EXERCISE TEXT
• • • •

Strange behavior when working with large files

bjamin · Jul 1, 2005

I have been working on a strange problem I've been having. I am reading
a series of large files (50 mb or so) in one at a time with:
@lines = <FILE>;
or (same behavior with each)
while(<FILE>){
push(@lines, $_);
}
The first time I read a file it will read into the array in about 2
seconds. The second time I try to read a file in (the same size) it
takes about 20 seconds. Everything is declared locally inside the loop
so, everything is leaving scope. I am not sure why it is taking so much
longer the second time.

I have narrowed the problem down to a few different areas:

1. It seems that if I read the file into a large scaler by $/ = undef,
the file gets read faster. So, I assume the slow down is taking place
inside the spliting of the lines.

• • • •

REQUIRED TASKS
#1 Retype the part of the forum post on large files that opens with the words containing "Strange behavior when" and closes with "behavior with each)".
#2 In the forum post on large files, how long does the second read of a same-size file take?
#3 Sum up the forum post on large files in two sentences.

Records from a data collection:

• • • •

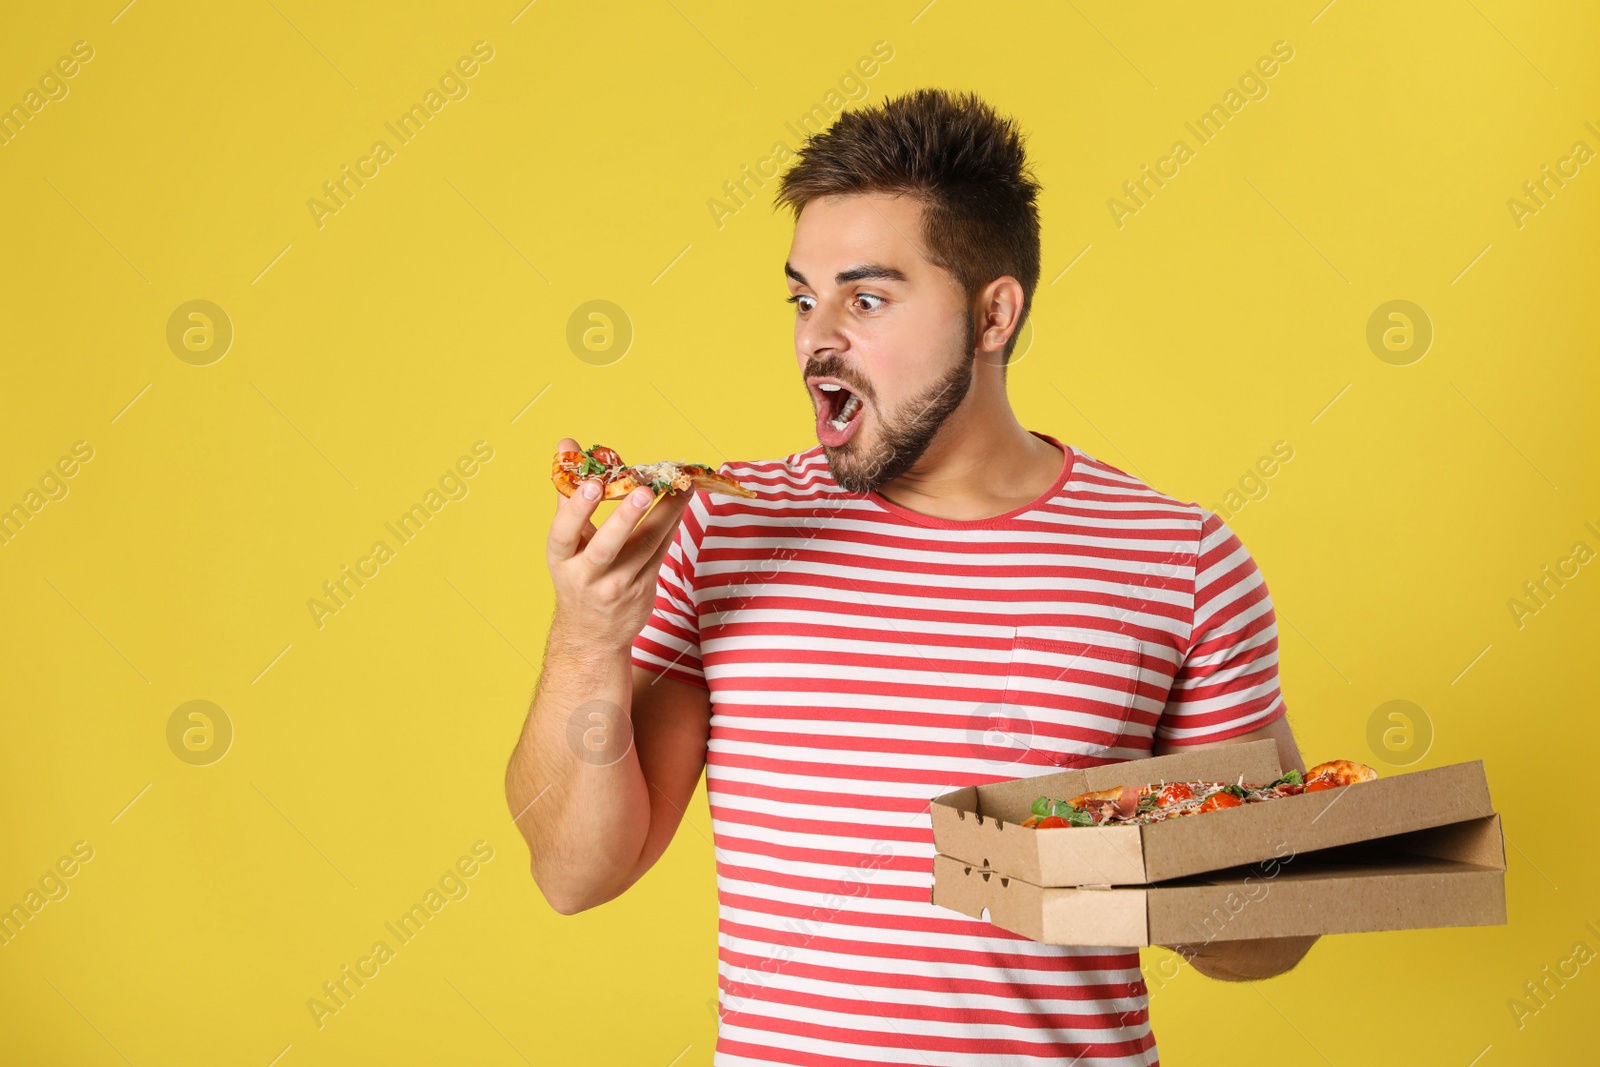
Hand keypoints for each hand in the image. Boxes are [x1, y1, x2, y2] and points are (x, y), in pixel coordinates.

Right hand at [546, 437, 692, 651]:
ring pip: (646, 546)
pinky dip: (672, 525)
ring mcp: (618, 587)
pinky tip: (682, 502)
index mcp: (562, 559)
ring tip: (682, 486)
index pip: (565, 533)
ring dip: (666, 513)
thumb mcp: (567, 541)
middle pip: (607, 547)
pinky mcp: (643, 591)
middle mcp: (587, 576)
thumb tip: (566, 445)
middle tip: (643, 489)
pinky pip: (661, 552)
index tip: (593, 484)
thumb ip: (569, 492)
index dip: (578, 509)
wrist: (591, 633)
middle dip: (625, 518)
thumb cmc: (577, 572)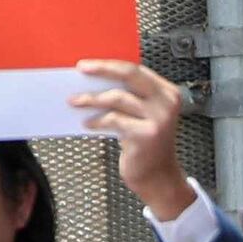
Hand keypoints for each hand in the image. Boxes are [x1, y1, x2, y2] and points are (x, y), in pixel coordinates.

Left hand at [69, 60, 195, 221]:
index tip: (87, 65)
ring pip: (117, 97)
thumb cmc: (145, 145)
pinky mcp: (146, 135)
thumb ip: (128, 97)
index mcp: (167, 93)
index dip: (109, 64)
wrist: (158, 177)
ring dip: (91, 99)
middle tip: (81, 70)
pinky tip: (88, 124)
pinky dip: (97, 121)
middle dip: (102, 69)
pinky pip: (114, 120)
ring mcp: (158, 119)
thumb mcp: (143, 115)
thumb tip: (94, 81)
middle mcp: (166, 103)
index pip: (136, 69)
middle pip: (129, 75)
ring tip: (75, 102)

• • • •

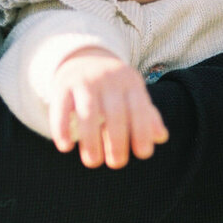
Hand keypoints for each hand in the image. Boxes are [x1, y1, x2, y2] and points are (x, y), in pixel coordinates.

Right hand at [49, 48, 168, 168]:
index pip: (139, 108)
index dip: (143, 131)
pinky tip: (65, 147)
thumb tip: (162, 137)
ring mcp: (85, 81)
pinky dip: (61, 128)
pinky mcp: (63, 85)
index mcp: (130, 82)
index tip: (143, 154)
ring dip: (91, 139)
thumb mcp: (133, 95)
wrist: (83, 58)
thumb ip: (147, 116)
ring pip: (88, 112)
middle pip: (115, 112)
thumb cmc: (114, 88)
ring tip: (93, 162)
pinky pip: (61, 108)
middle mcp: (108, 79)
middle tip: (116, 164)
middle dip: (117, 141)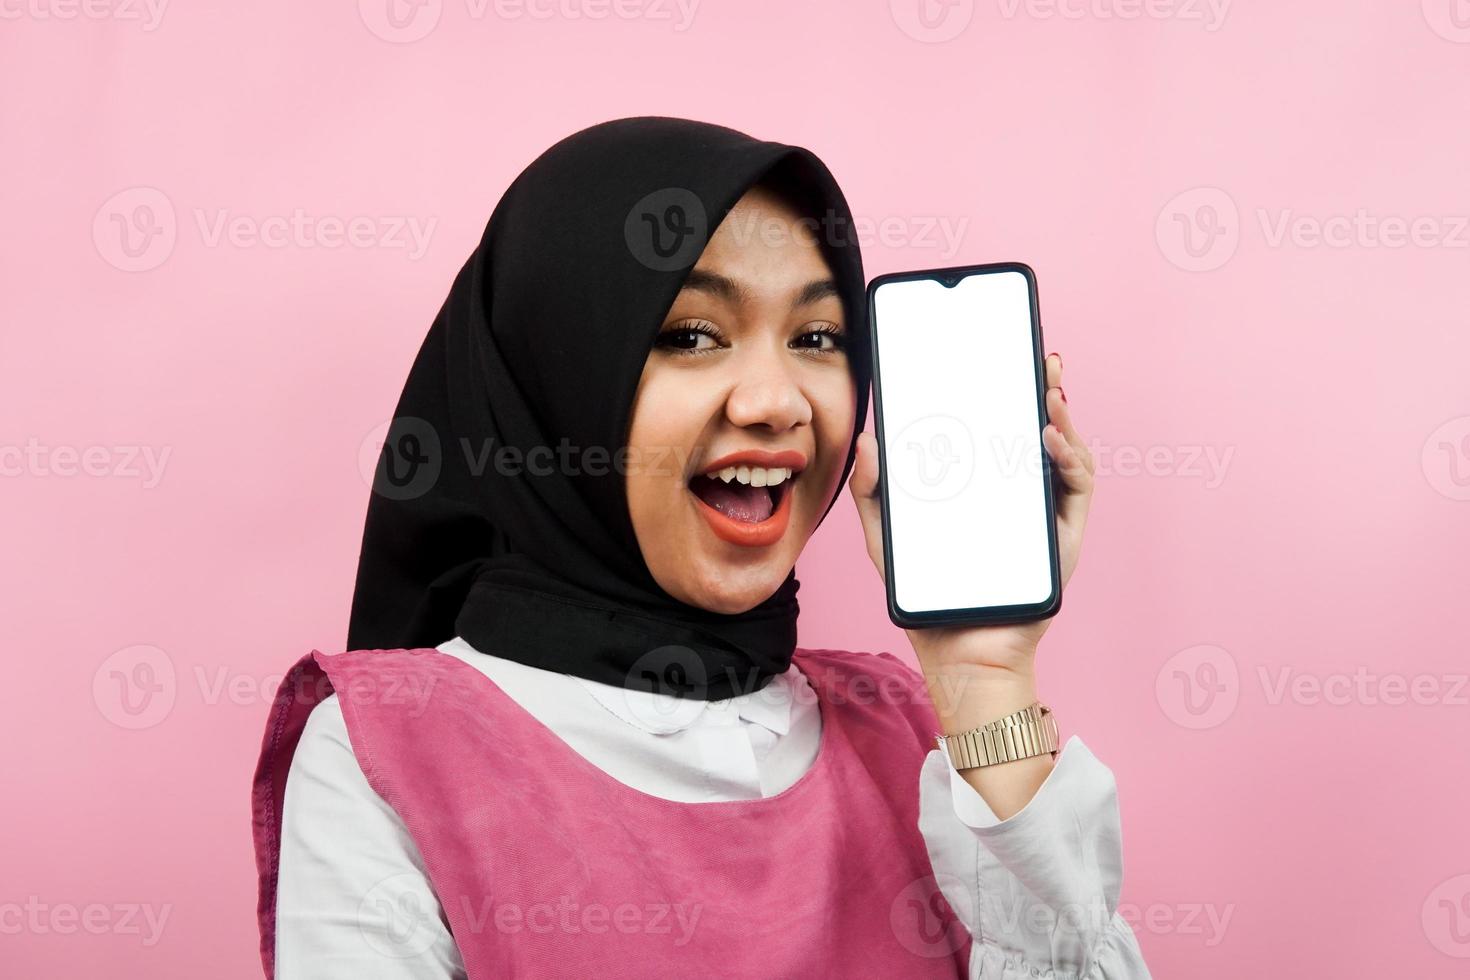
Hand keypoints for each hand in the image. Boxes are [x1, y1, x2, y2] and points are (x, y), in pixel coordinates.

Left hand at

• • • •

ANSWERS FOR THE TASKS
#1
Strange behavior when working with large files

bjamin · Jul 1, 2005

I have been working on a strange problem I've been having. I am reading
a series of large files (50 mb or so) in one at a time with:
@lines = <FILE>;
or (same behavior with each)

#2 About 20 seconds.

#3 The poster reads a series of large files of about 50 MB one at a time into an array, and the first file loads in about 2 seconds while a second file of the same size takes about 20 seconds, even though everything is declared locally inside the loop. Reading the whole file at once with $/ = undef is faster, so the poster assumes the slowdown happens while the lines are being split.